▶ _What to do_:
Skip the pictures, please, and write out exactly every line from the one containing "Noted. Looks left: 4." through the end of the listing below.

▶ _Records provided_:
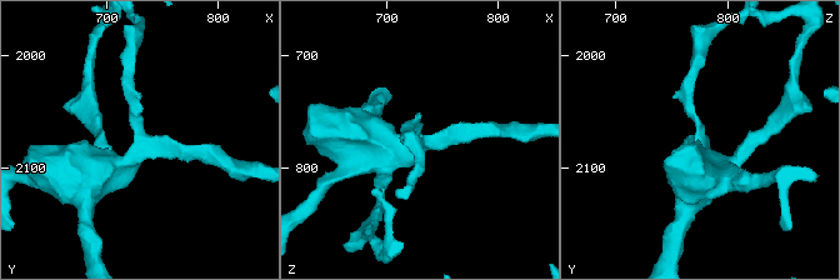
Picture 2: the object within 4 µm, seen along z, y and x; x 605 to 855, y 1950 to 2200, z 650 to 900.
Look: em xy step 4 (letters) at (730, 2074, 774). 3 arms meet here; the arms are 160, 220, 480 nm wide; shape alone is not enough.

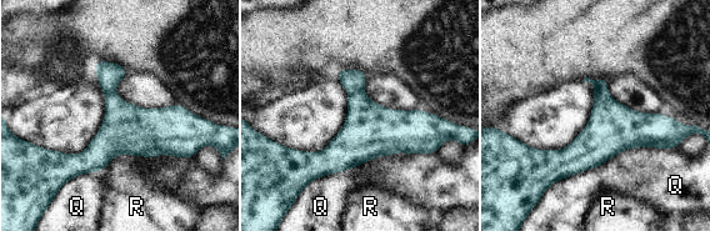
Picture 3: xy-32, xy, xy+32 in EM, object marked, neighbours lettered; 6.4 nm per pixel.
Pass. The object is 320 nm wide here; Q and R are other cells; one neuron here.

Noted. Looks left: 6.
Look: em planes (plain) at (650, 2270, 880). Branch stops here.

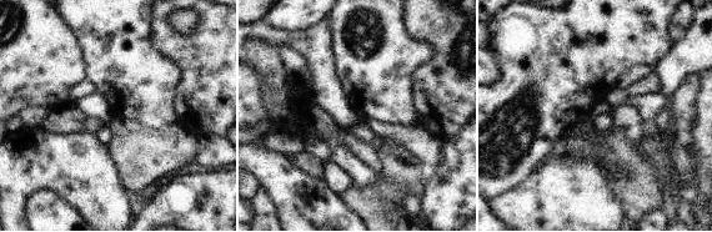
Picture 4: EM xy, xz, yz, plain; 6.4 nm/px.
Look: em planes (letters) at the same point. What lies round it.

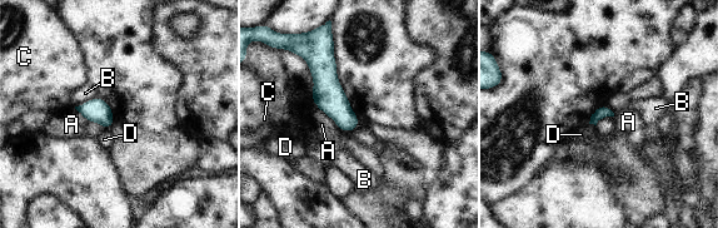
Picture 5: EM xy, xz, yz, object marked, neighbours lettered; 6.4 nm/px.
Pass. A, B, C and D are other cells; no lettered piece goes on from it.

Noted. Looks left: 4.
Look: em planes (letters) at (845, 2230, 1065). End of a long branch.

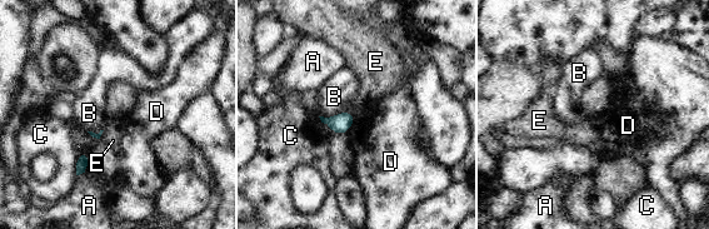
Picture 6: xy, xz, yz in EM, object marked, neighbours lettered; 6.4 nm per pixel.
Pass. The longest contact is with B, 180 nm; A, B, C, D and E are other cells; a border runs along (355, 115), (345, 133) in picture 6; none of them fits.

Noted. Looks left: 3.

▶ _Exercise output_:
Noted. Looks left: 4.
Look: em planes (letters) at (845, 2230, 1065). End of a long branch.

Picture 6: xy, xz, yz in EM, object marked, neighbours lettered; 6.4 nm per pixel.
Pass. The longest contact is with B, 180 nm; A, B, C, D and E are other cells; a border runs along (355, 115), (345, 133) in picture 6; none of them fits.

Noted. Looks left: 3.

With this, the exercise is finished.